Today's video features Mario Grijalva, originally from Quito, Ecuador, and Akron, Ohio, native Symphonie Smith. Read a transcript of their conversation:
Symphonie: I see that you are from Quito, Ecuador. I was wondering what was one thing that you've missed the most since you’ve been here in the United States?
Mario: What I miss the most is my family and the culture. Latin America has a very extended and strong family structure in general, and that is what I miss the most.
Symphonie: When you came to the United States, was there anything here that you found really comforting or anything that you found to make yourself feel more at home?
Mario: The people here are wonderful. The kindness: they are always smiling, always polite, it's a very welcoming environment.
Symphonie: Was that just for the OHIO campus, or did you find that everywhere?
Mario: I think Athens and Ohio University are very welcoming and the amount of kindness that people exhibit towards international communities is remarkable.
Symphonie: We both marked Thanksgiving as one of our favorite traditions here in America. What do you like the best about Thanksgiving?
Mario: Beside the wonderful food, I think that the tradition of getting together with friends and family is what I like the most. It brings people together and allows for sharing and really wonderful moments.
Symphonie: Dr. Grijalva, could you explain a little bit about your research?
Mario: My research is based primarily on the premise that knowledge and science can help to alleviate the suffering of people in developing countries. So I work to research on a disease called Chagas Disease, a disease that affects the population in rural parts of Latin America. What I am trying to do is to find ways in which we can eliminate the disease and help improve the health of that people.
Mario: Symphonie, I am curious about what did you like the most about your visit to Mexico?
Symphonie: I liked the culture and the music and the food. I really enjoyed different music and trying different things... and talking to new people.
Mario: While you were there, what do you miss the most about your home?
Symphonie: I didn't really miss much about home while I was away. It was a really wonderful experience, and I was thinking more about my surroundings at the time. If I had to say that I missed anything, it was my new niece. I had a new niece born just before I went away, so I was thinking about her because I knew that she would grow up really fast while I was away.

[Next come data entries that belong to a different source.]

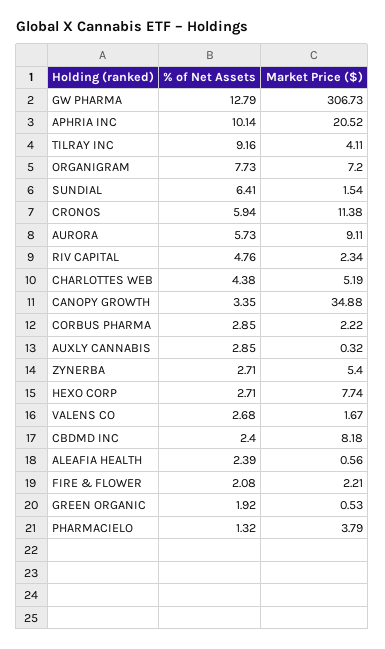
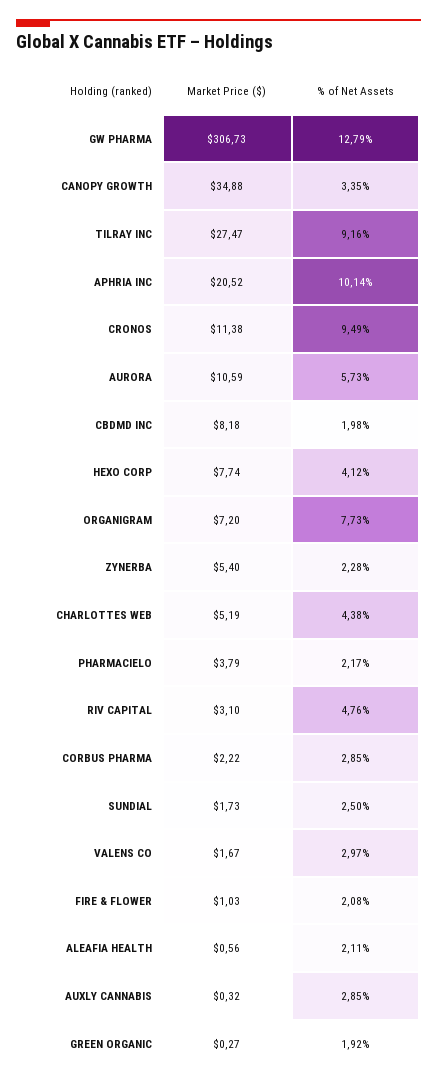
  {
    "% of Net Assets": {
      "GW PHARMA": 12.79,
      "APHRIA INC": 10.14,
      "TILRAY INC": 9.16,
      "ORGANIGRAM": 7.73,
-     "SUNDIAL": 6.41,
+     "SUNDIAL": 2.5,
-     "CRONOS": 5.94,
+     "CRONOS": 9.49,
      "AURORA": 5.73,
      "RIV CAPITAL": 4.76,
      "CHARLOTTES WEB": 4.38,
      "CANOPY GROWTH": 3.35,
      "CORBUS PHARMA": 2.85,
      "AUXLY CANNABIS": 2.85,
-     "ZYNERBA": 2.71,
+     "ZYNERBA": 2.28,
-     "HEXO CORP": 2.71,
+     "HEXO CORP": 4.12,
-     "VALENS CO": 2.68,
+     "VALENS CO": 2.97,
-     "CBDMD INC": 2.4,
+     "CBDMD INC": 1.98,
-     "ALEAFIA HEALTH": 2.39,
+     "ALEAFIA HEALTH": 2.11,
      "FIRE & FLOWER": 2.08,
      "GREEN ORGANIC": 1.92,
-     "PHARMACIELO": 1.32
+     "PHARMACIELO": 2.17
    },
    "Market Price ($)": {
      "GW PHARMA": 306.73,
      "APHRIA INC": 20.52,
-     "TILRAY INC": 4.11,
+     "TILRAY INC": 27.47,
      "ORGANIGRAM": 7.2,
-     "SUNDIAL": 1.54,
+     "SUNDIAL": 1.73,
      "CRONOS": 11.38,
-     "AURORA": 9.11,
+     "AURORA": 10.59,
-     "RIV CAPITAL": 2.34,
+     "RIV CAPITAL": 3.1,
      "CHARLOTTES WEB": 5.19,
      "CANOPY GROWTH": 34.88,
      "CORBUS PHARMA": 2.22,
      "AUXLY CANNABIS": 0.32,
      "ZYNERBA": 5.4,
      "HEXO CORP": 7.74,
      "VALENS CO": 1.67,
      "CBDMD INC": 8.18,
      "ALEAFIA HEALTH": 0.56,
-     "FIRE & FLOWER": 2.21,
+     "FIRE & FLOWER": 1.03,
-     "GREEN ORGANIC": 0.53,
+     "GREEN ORGANIC": 0.27,
      "PHARMACIELO": 3.79
    }
  }

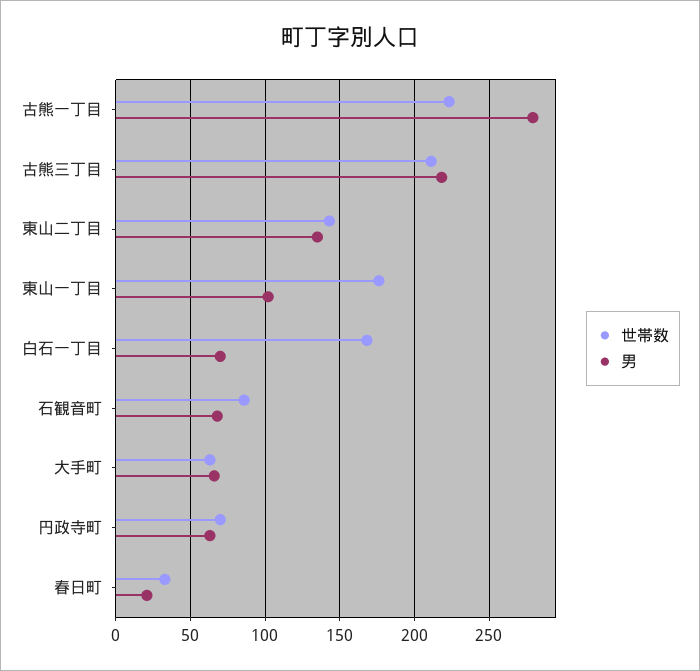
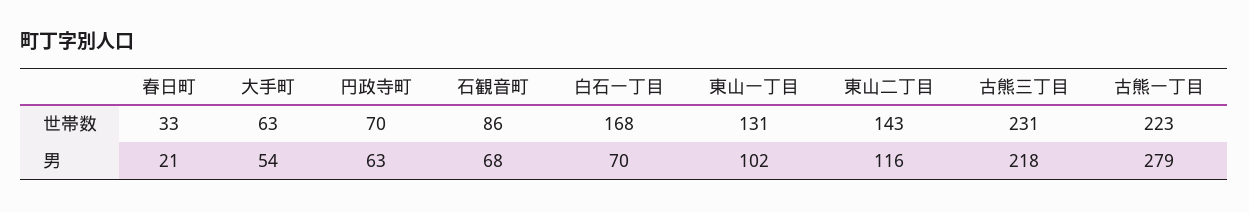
  {
    "世帯数": {
      "古熊一丁目": 223,
-     "古熊三丁目": 210,
+     "古熊三丁目": 231,
      "東山二丁目": 143,
-     "東山一丁目": 175,
+     "東山一丁目": 131,
      "白石一丁目": 168,
      "石観音町": 86,
      "大手町": 63,
      "円政寺町": 70,
      "春日町": 33
    },
    "男": {
      "古熊一丁目": 279,
      "古熊三丁目": 218,
-     "東山二丁目": 135,
+     "東山二丁目": 116,
      "東山一丁目": 102,
      "白石一丁目": 70,
      "石観音町": 68,
-     "大手町": 65,
+     "大手町": 54,
      "円政寺町": 63,
      "春日町": 21
    }
  }

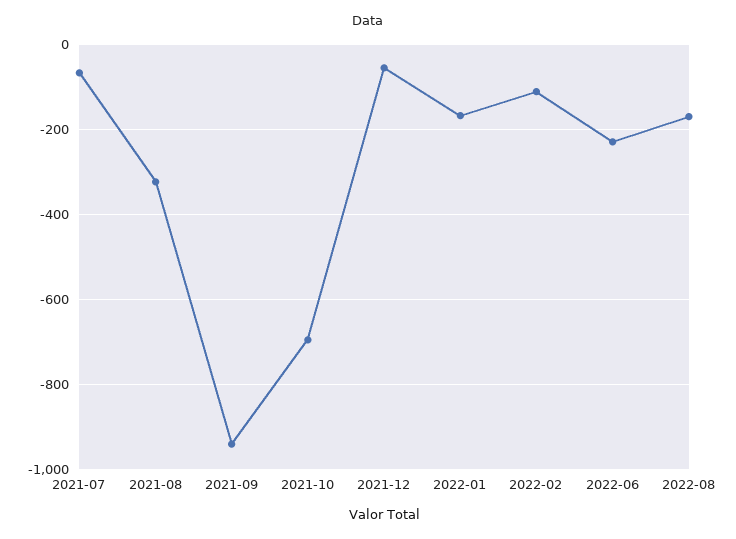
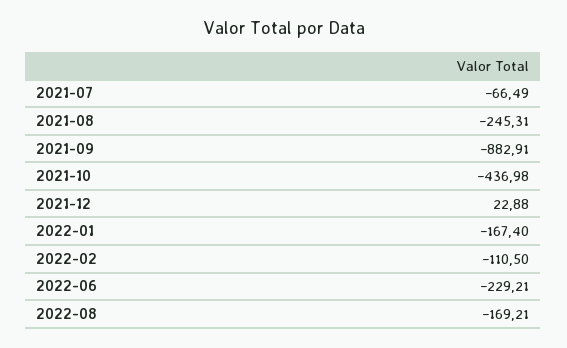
  {
    "2021-07": -66.49,
-   "2021-08": -320,
+   "2021-08": -245.31,
-   "2021-09": -940,
+   "2021-09": -882.91,
-   "2021-10": -700,
+   "2021-10": -436.98,
-   "2021-12": -60,
+   "2021-12": 22.88,
    "2022-01": -167.4,
    "2022-02": -110.5,
    "2022-06": -229.21,
    "2022-08": -169.21
  }

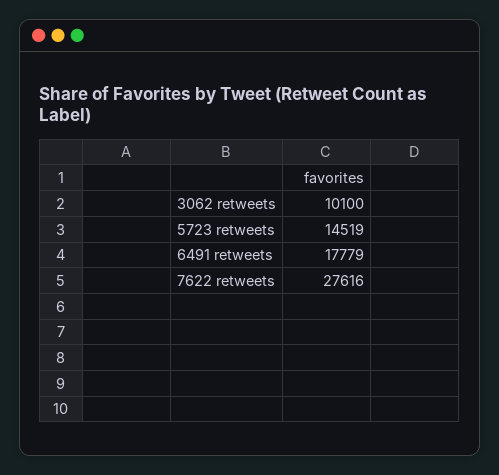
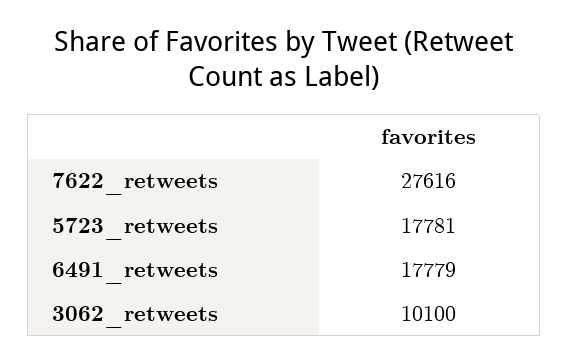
  {
    "3062 retweets": 10100,
-   "5723 retweets": 14519,
+   "5723 retweets": 17781,
    "6491 retweets": 17779,
    "7622 retweets": 27616
  }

Mario: You spent quite a bit of time down there. Once you came back, how did you feel about yourself?
Symphonie: When I returned from Mexico, I felt like I had been missing out on so much of the world. I was initially interested in learning Spanish. When I came back, I was interested in learning about different cultures that speak Spanish, be it Spain or Latin America or South America.
Mario: What are you plans for future travels?
Symphonie: I plan to go to as many areas and countries and cities that I possibly can; to improve my Spanish and to learn about as many different cultures as I possibly can. I am absolutely positive that Mexico is different from Chile and Argentina.